My impression is that many (if not most) stand-ins start out in pursuit of an acting career. Working as a stand-in puts them on set right in the center ring of the Hollywood circus. A few manage to make the jump to acting careers, while others solider on, keeping the torch burning year after year. For many, the bumpy realities of Hollywood (and life) eventually douse that fire within. Some leave the biz altogether for better paying civilian jobs, while others settle in for the duration as professional stand-ins. Although severely underpaid compared to most below-the-line jobs, a stand-in who works steadily can make a living (if barely) that includes guild health insurance.
At some point, though, every stand-in must find a way to come to terms with what can be a very frustrating role. If your desire is to be an actor, working as a stand-in puts you tantalizingly close -- on set, in the lights, speaking the lines -- but in all the ways that truly matter (money, respect, career prospects, artistic fulfillment) you may as well be standing on the dark side of the moon.

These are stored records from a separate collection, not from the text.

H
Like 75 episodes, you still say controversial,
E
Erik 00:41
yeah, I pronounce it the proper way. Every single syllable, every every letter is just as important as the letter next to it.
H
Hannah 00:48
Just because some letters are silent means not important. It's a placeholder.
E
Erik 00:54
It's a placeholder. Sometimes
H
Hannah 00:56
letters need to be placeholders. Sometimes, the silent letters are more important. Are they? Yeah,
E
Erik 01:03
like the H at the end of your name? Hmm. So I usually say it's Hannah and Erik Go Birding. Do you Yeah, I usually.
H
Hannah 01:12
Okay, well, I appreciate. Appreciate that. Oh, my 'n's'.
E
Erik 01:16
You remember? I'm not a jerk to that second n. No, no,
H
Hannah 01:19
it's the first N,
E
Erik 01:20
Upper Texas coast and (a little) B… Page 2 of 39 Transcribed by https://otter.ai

That must be a bitter pill to swallow, and in some ways can be counter-productive. One veteran stand-in told me he warns young aspiring actors to avoid the temptation of stand-in work, because doing the job right demands a dedication and discipline that will inevitably conflict with their ability to do auditions. It's hard enough to build a successful acting career under the best of circumstances, but an actor who can't make every possible audition is attempting to fly with one wing tied behind his/her back.
Just as not everyone is cut out to be a grip or juicer, working as a stand-in certainly isn't for everybody. Whatever your own limited experience or feelings on the subject, it's unfair to make the glib assumption that stand-ins don't do "real work." They might not heft hundred pound coils of cable or muscle camera dollies up circular staircases on location, but the stand-ins I've seen in my twelve years of toiling on sit-coms bring a level of concentration and effort to their job worthy of any grip, juicer, or production assistant. A film crew is a machine that can only run well when everyone is paying attention and doing their job -- we're all essential parts of that machine, and everybody counts. Good stand-ins are professionals who take their job very seriously, and in so doing, help make everything else on set run smoother.

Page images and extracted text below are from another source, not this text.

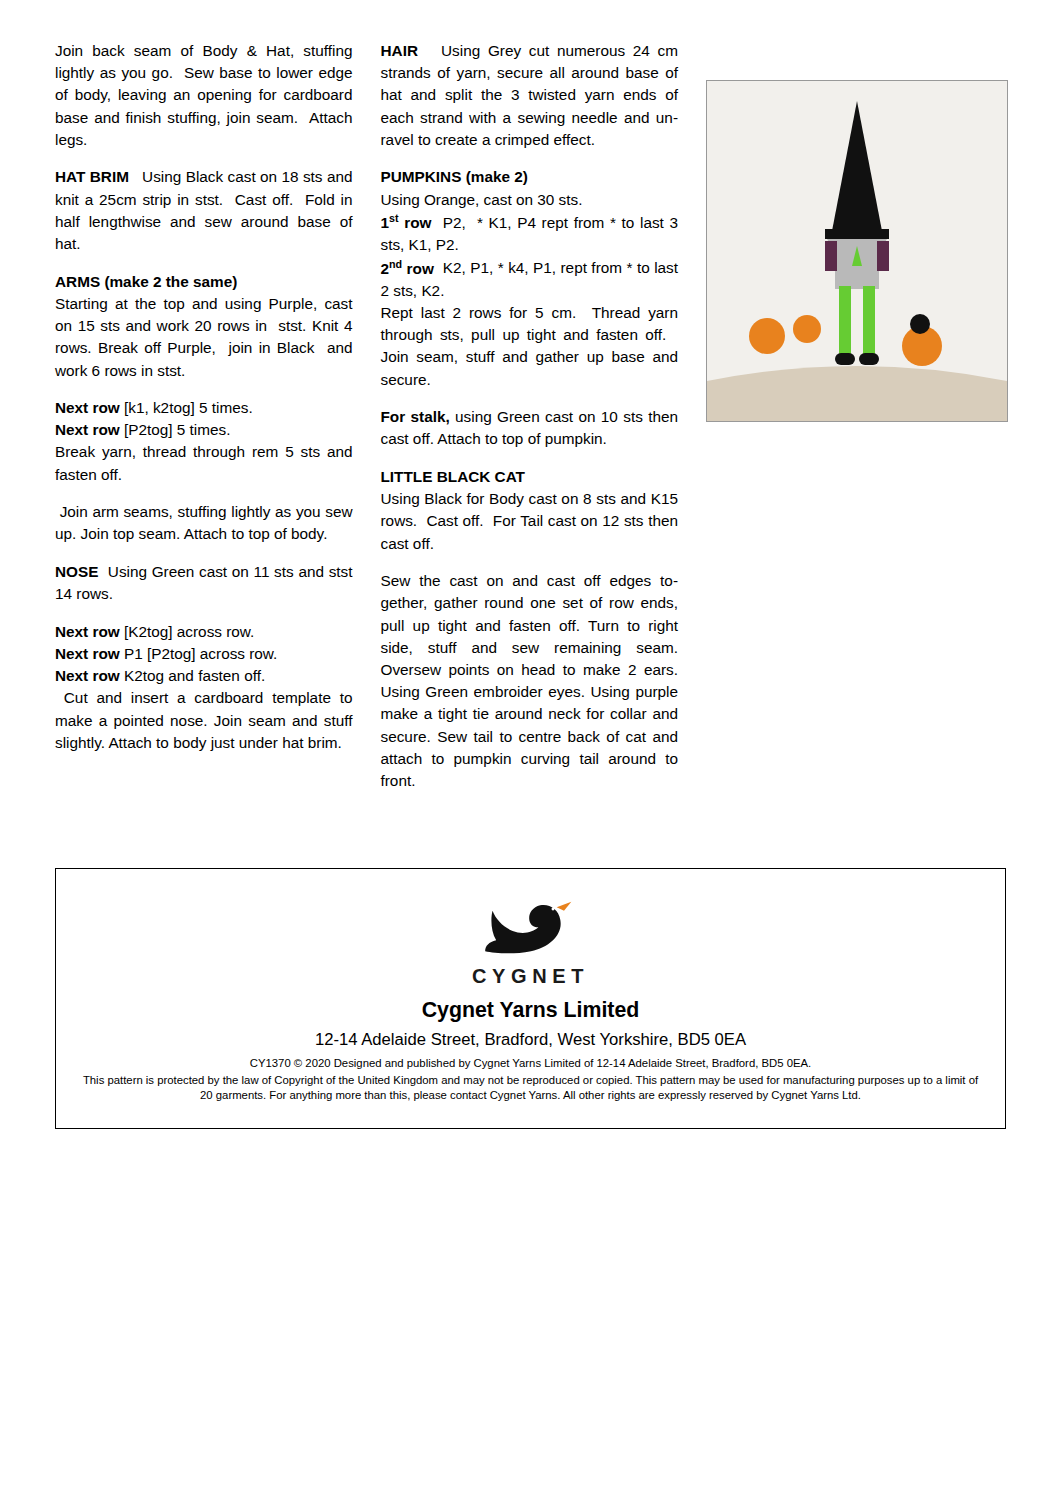Join back seam of Body & Hat, stuffing lightly as you go. Sew base to lower edge of body, leaving an opening for cardboard base and finish stuffing, join seam. Attach legs.
HAT BRIM Using Black cast on 18 sts and knit a 25cm strip in stst. Cast off. Fold in half lengthwise and sew around base of hat.
ARMS (make 2 the same)
Starting at the top and using Purple, cast on 15 sts and work 20 rows in stst. Knit 4 rows. Break off Purple, join in Black and work 6 rows in stst.
Next row [k1, k2tog] 5 times.
Next row [P2tog] 5 times.
Break yarn, thread through rem 5 sts and fasten off.
Join arm seams, stuffing lightly as you sew up. Join top seam. Attach to top of body.
NOSE Using Green cast on 11 sts and stst 14 rows.
Next row [K2tog] across row.
Next row P1 [P2tog] across row.
Next row K2tog and fasten off.
Cut and insert a cardboard template to make a pointed nose. Join seam and stuff slightly. Attach to body just under hat brim.
HAIR Using Grey cut numerous 24 cm strands of yarn, secure all around base of hat and split the 3 twisted yarn ends of each strand with a sewing needle and unravel to create a crimped effect.
PUMPKINS (make 2)
Using Orange, cast on 30 sts.
1st row P2, * K1, P4 rept from * to last 3 sts, K1, P2.
2nd row K2, P1, * k4, P1, rept from * to last 2 sts, K2.
Rept last 2 rows for 5 cm. Thread yarn through sts, pull up tight and fasten off. Join seam, stuff and gather up base and secure.
For stalk, using Green cast on 10 sts then cast off. Attach to top of pumpkin.
LITTLE BLACK CAT
Using Black for Body cast on 8 sts and K15 rows. Cast off. For Tail cast on 12 sts then cast off.
Sew the cast on and cast off edges together, gather round one set of row ends, pull up tight and fasten off. Turn to right side, stuff and sew remaining seam. Oversew points on head to make 2 ears. Using Green embroider eyes. Using purple make a tight tie around neck for collar and secure. Sew tail to centre back of cat and attach to pumpkin curving tail around to front.
CYGNET
Cygnet Yarns Limited
12-14 Adelaide Street, Bradford, West Yorkshire, BD5 0EA
CY1370 © 2020 Designed and published by Cygnet Yarns Limited of 12-14 Adelaide Street, Bradford, BD5 0EA.
This pattern is protected by the law of Copyright of the United Kingdom and may not be reproduced or copied. This pattern may be used for manufacturing purposes up to a limit of 20 garments. For anything more than this, please contact Cygnet Yarns. All other rights are expressly reserved by Cygnet Yarns Ltd.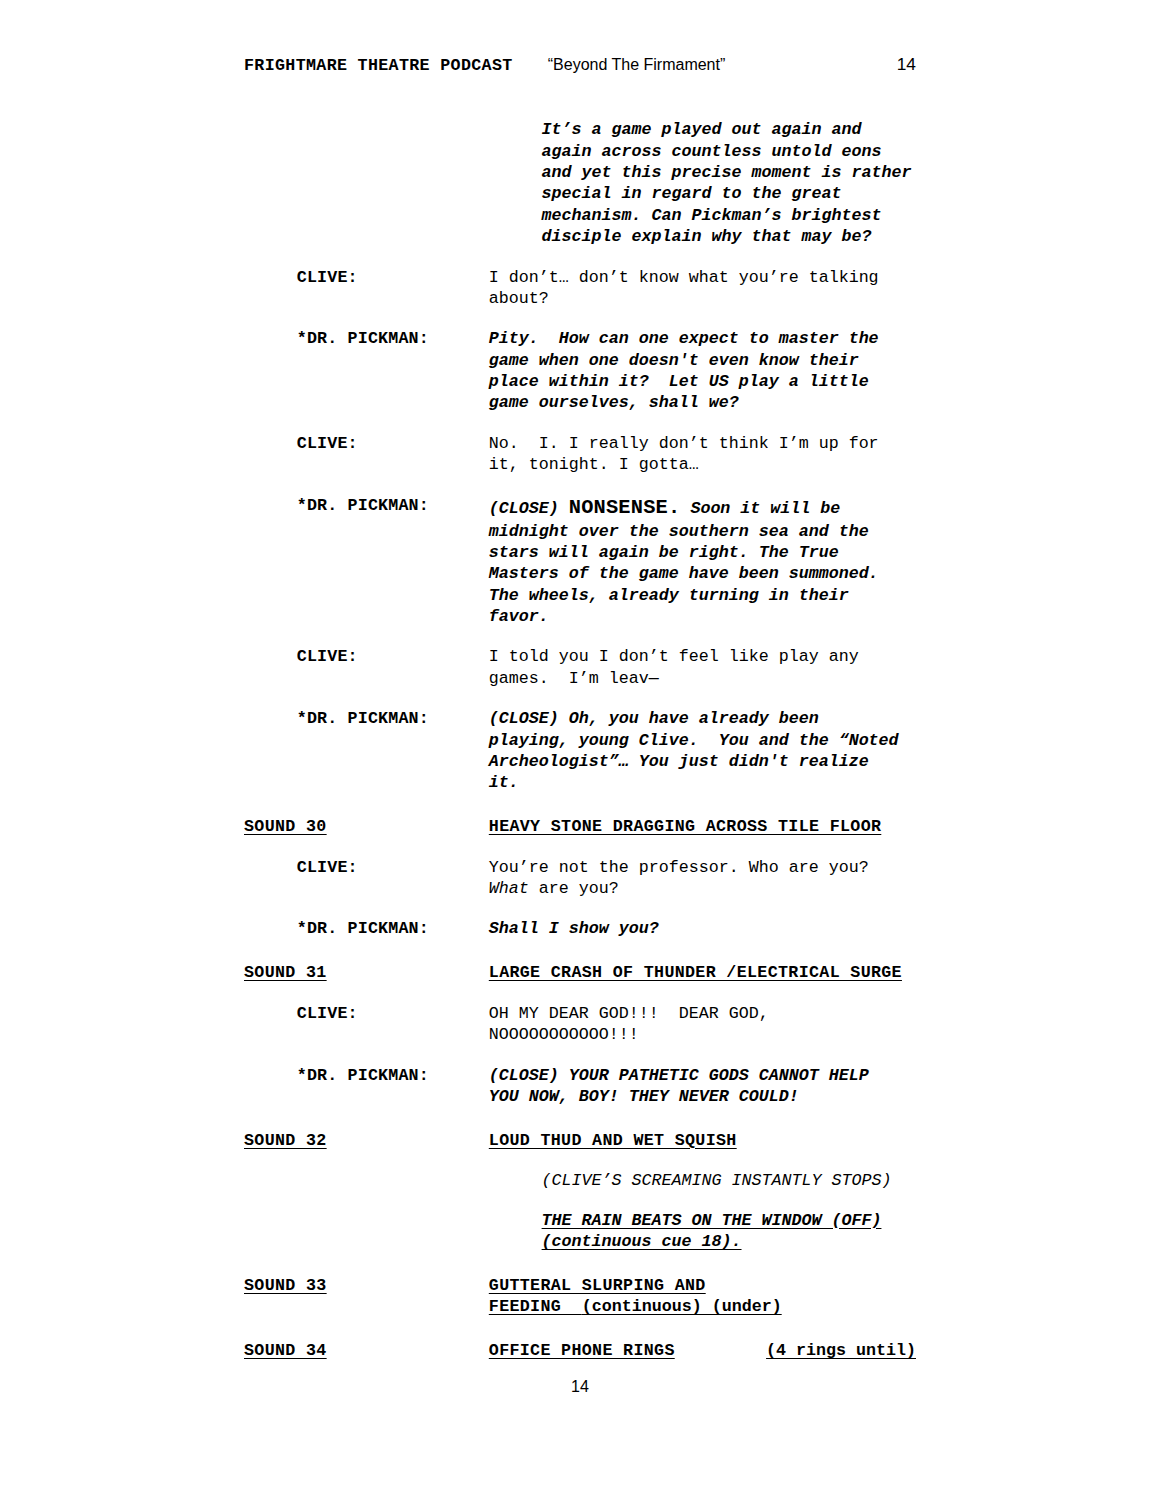FRIGHTMARE THEATRE PODCAST “Beyond The Firmament” 14
It’s a game played out again and again across countless untold eons and yet this precise moment is rather special in regard to the great mechanism. Can Pickman’s brightest disciple explain why that may be?
CLIVE:
I don’t… don’t know what you’re talking about?
*DR. PICKMAN:
Pity. How can one expect to master the game when one doesn't even know their place within it? Let US play a little game ourselves, shall we?
CLIVE:
No. I. I really don’t think I’m up for it, tonight. I gotta…
*DR. PICKMAN:
(CLOSE) NONSENSE. Soon it will be midnight over the southern sea and the stars will again be right. The True Masters of the game have been summoned. The wheels, already turning in their favor.
CLIVE:
I told you I don’t feel like play any games. I’m leav—
*DR. PICKMAN:
(CLOSE) Oh, you have already been playing, young Clive. You and the “Noted Archeologist”… You just didn't realize it.
SOUND 30
HEAVY STONE DRAGGING ACROSS TILE FLOOR
CLIVE:
You’re not the professor. Who are you? What are you?
*DR. PICKMAN:
Shall I show you?
SOUND 31
LARGE CRASH OF THUNDER /ELECTRICAL SURGE
CLIVE:
OH MY DEAR GOD!!! DEAR GOD, NOOOOOOOOOOO!!!
*DR. PICKMAN:
(CLOSE) YOUR PATHETIC GODS CANNOT HELP YOU NOW, BOY! THEY NEVER COULD!
SOUND 32
LOUD THUD AND WET SQUISH
(CLIVE’S SCREAMING INSTANTLY STOPS)
THE RAIN BEATS ON THE WINDOW (OFF) (continuous cue 18).
SOUND 33
GUTTERAL SLURPING AND FEEDING (continuous) (under)
SOUND 34
OFFICE PHONE RINGS(4 rings until)
14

And that deserves a little respect.
* We did the first painful six-day week on that feature before our DP got fired on a night that sent five cast and crew members to the nearest hospital. The new DP brought in his own crew, which meant we were out too -- but I can honestly that I've never been so glad to be fired off a job in my life...
** I recently stumbled across a blog by a professional stand-in -- One Red Cent Trying to Make Sense -- who takes her readers on set to show them what it's like to work as a stand-in for television shows. It's not an easy job, by any means, but Penny is a terrific writer -- and her blog is a great read.